#### TO DO
Please keep the images out and set down the data exactly as given.

#### DATASET EXCERPTS
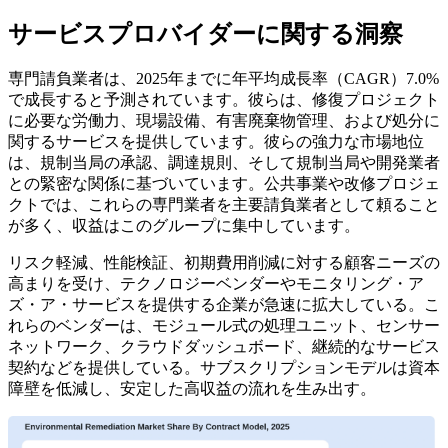
サービスプロバイダーに関する洞察
専門請負業者は、2025年までに年平均成長率（CAGR）7.0%
で成長すると予測されています。彼らは、修復プロジェクト
に必要な労働力、現場設備、有害廃棄物管理、および処分に
関するサービスを提供しています。彼らの強力な市場地位
は、規制当局の承認、調達規則、そして規制当局や開発業者
との緊密な関係に基づいています。公共事業や改修プロジェ
クトでは、これらの専門業者を主要請負業者として頼ること
が多く、収益はこのグループに集中しています。
リスク軽減、性能検証、初期費用削減に対する顧客ニーズの
高まりを受け、テクノロジーベンダーやモニタリング・ア
ズ・ア・サービスを提供する企業が急速に拡大している。こ
れらのベンダーは、モジュール式の処理ユニット、センサー
ネットワーク、クラウドダッシュボード、継続的なサービス
契約などを提供している。サブスクリプションモデルは資本
障壁を低減し、安定した高収益の流れを生み出す。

#### OUTPUT OF THE TASK
サービスプロバイダーに関する洞察
専門請負業者は、2025年までに年平均成長率（CAGR）7.0%
で成長すると予測されています。彼らは、修復プロジェクト
に必要な労働力、現場設備、有害廃棄物管理、および処分に
関するサービスを提供しています。彼らの強力な市場地位
は、規制当局の承認、調達規則、そして規制当局や開発業者
との緊密な関係に基づいています。公共事業や改修プロジェ
クトでは、これらの専門業者を主要請負業者として頼ること
が多く、収益はこのグループに集中しています。
リスク軽減、性能検証、初期費用削減に対する顧客ニーズの
高まりを受け、テクノロジーベンダーやモニタリング・ア
ズ・ア・サービスを提供する企業が急速に拡大している。こ
れらのベンダーは、モジュール式の処理ユニット、センサー
ネットワーク、クラウドダッシュボード、継続的なサービス
契約などを提供している。サブスクリプションモデルは資本
障壁を低減し、安定した高収益の流れを生み出す。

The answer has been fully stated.